The whole thing is worth reading, but I think there's this idea, again, that feminists or self-proclaimed sluts want to be "just like men," that rings slightly false. Morford writes that "we need more of the self-defined sluts...regularly nonjudged sluts who can do whatever they want and sleep with whomever they want..." and I do agree, to some extent, but I don't think we should just want to simply emulate men.

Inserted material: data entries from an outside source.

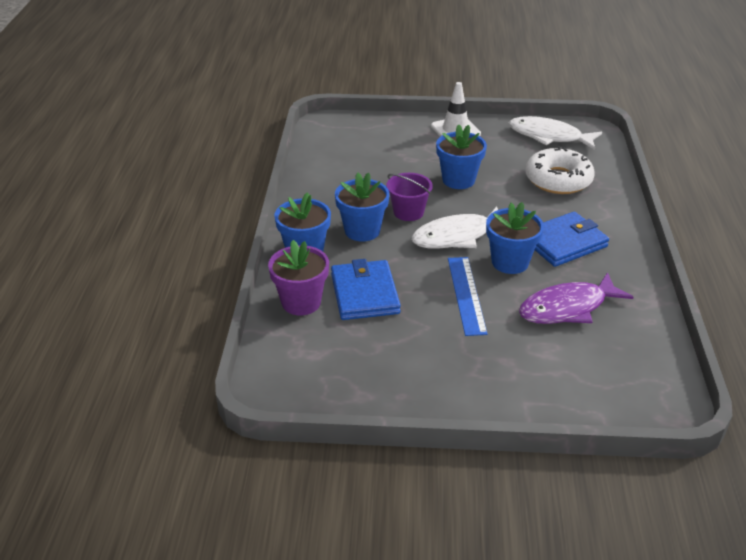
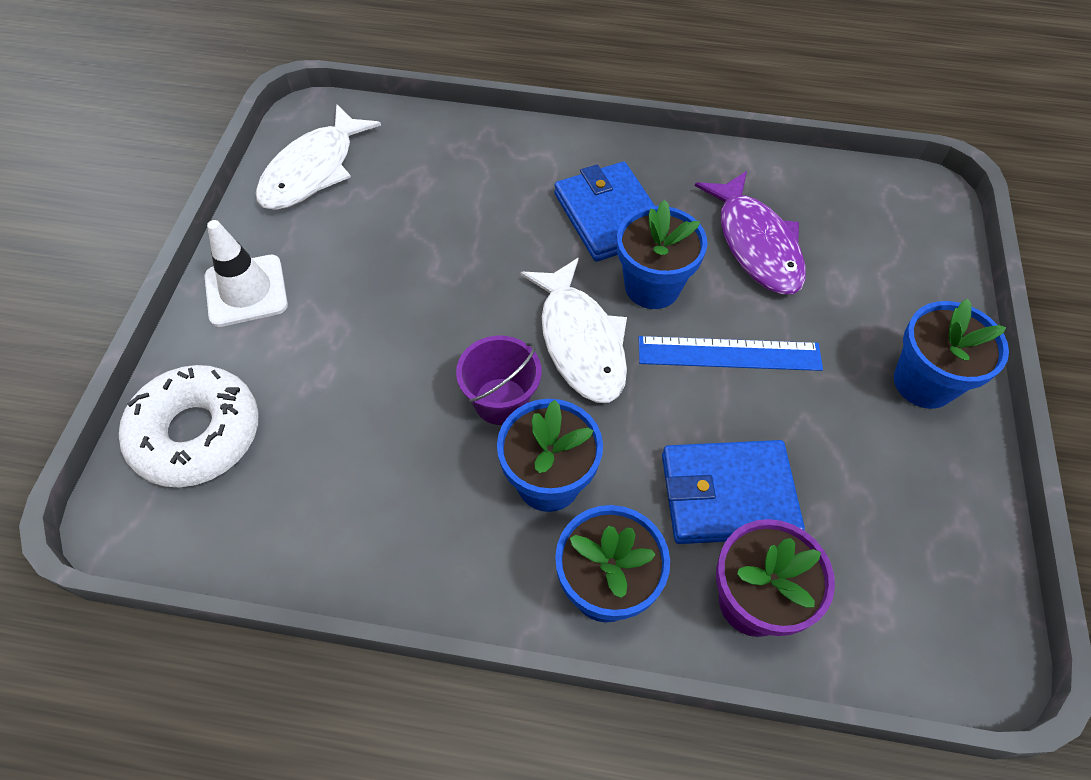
camera: 85 degrees left, 20 degrees up
(458, 180) = (415, 313): blue flower pot -> blue flower pot (923, 382)
(558, 179) = (444, 187): white donut -> white donut (197, 434)

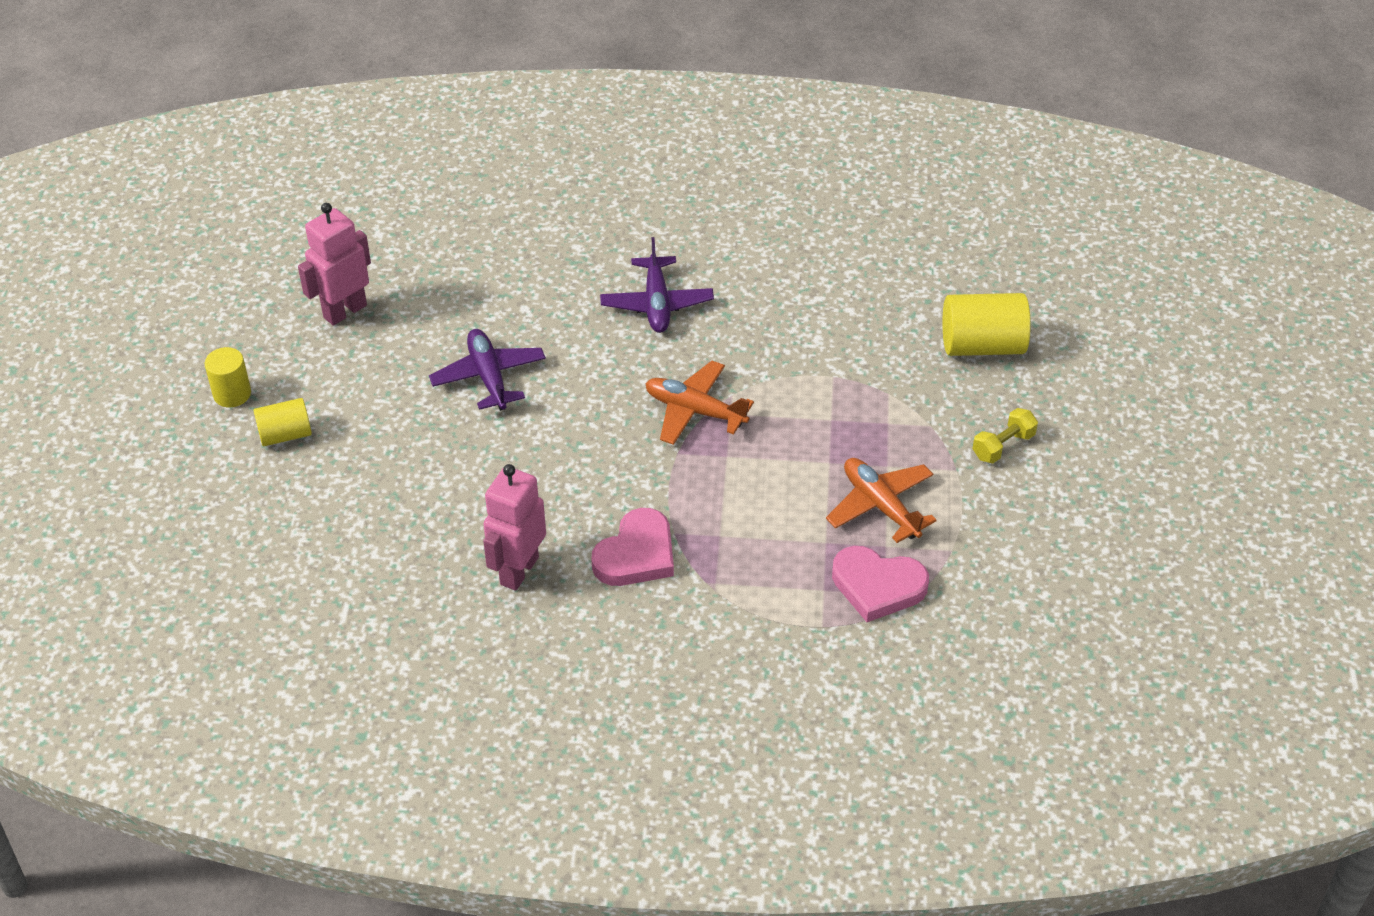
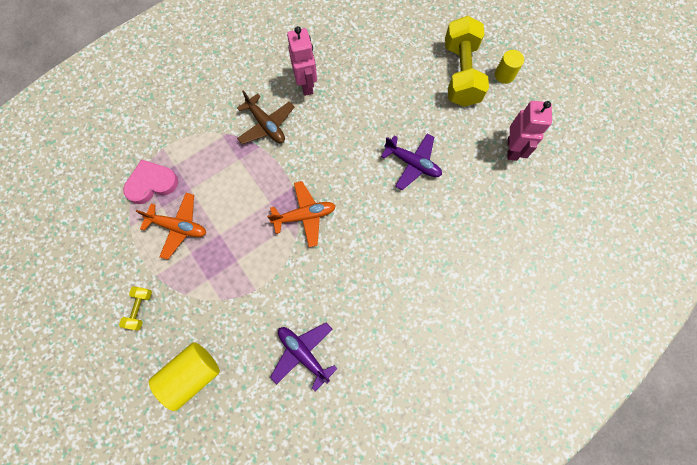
camera: 140 degrees right, 25 degrees up
(285, 434) = (461, 74): yellow cylinder -> yellow dumbbell
(636, 554) = (266, 125): pink heart -> brown plane
(656, 304) = (380, 268): purple plane -> purple plane (303, 354)

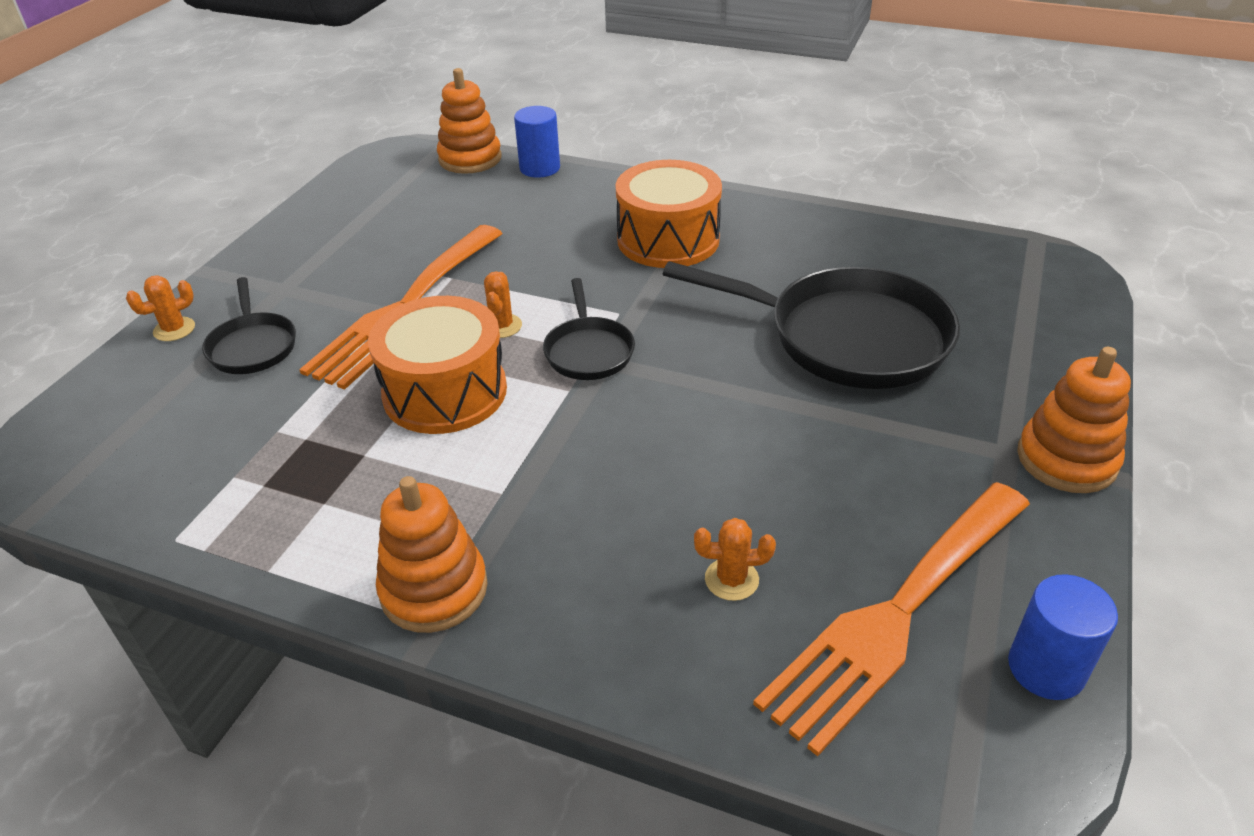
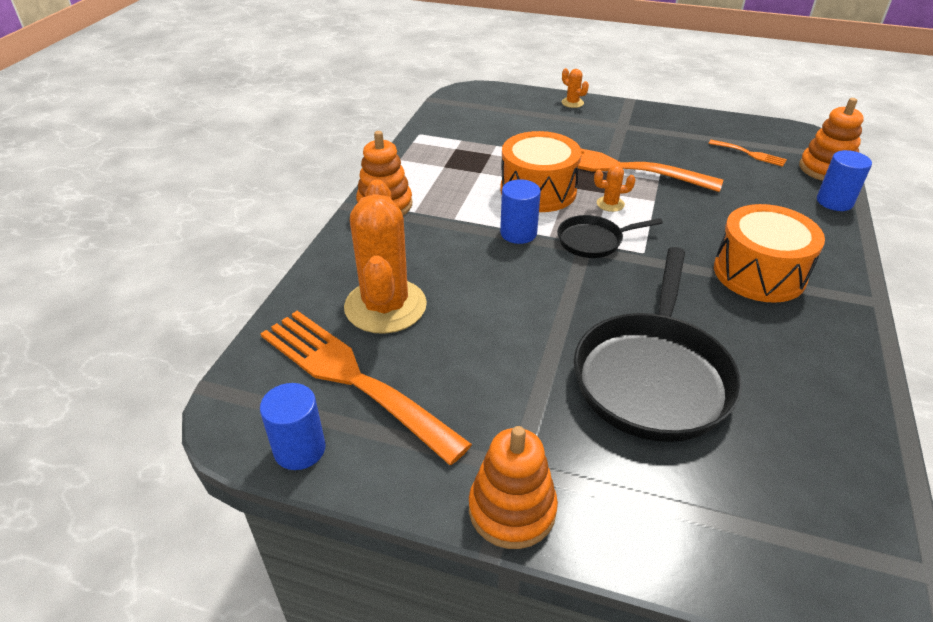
camera: 85 degrees right, 0 degrees up
(252, 346) = (564, 126): black pan -> none
(415, 199) = (750, 154): none -> orange fork
(557, 421) = (518, 233): none -> blue cylinder
(731, 579) = (385, 306): orange cactus -> orange cactus, size x2.46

It's not my place to judge anyone else's behavior, but I will say that for me, I've certainly been on the other side where people sortof assume that for me sex is just a quick and easy transaction, a one-time, non-feeling, no-strings event, which it certainly can be, but wasn't for me. I think that while the whole "ethical slut" ethos may not appeal to everyone, there is something to be said for thinking about people other than yourself, which it is possible to do and still be as slutty as you want to be. A friend was saying I should write about the art of the one night stand, and how to have a good one - I may do that at some point, but I don't necessarily know the answer. In recent memory there's been one amazing one and several pretty dismal ones, so I'm certainly back to the drawing board. I don't necessarily think we need more sluts, but we need less judgment about other people's sexual choices. It's such an easy criticism to fall back on, perhaps the easiest next to slamming a woman's looks, and there really is no equivalent for a guy, so women can either embrace their sluttiness or perceived sluttiness, try to live up to some really fake ideal that's close to impossible. Emily White's Fast Girls: Teenage Tribes and the Myth of the Slut looks at this pheneomenon and how you don't even actually need to be slutty in order to be branded a slut, which I'm sure isn't a news flash to probably anyone reading this.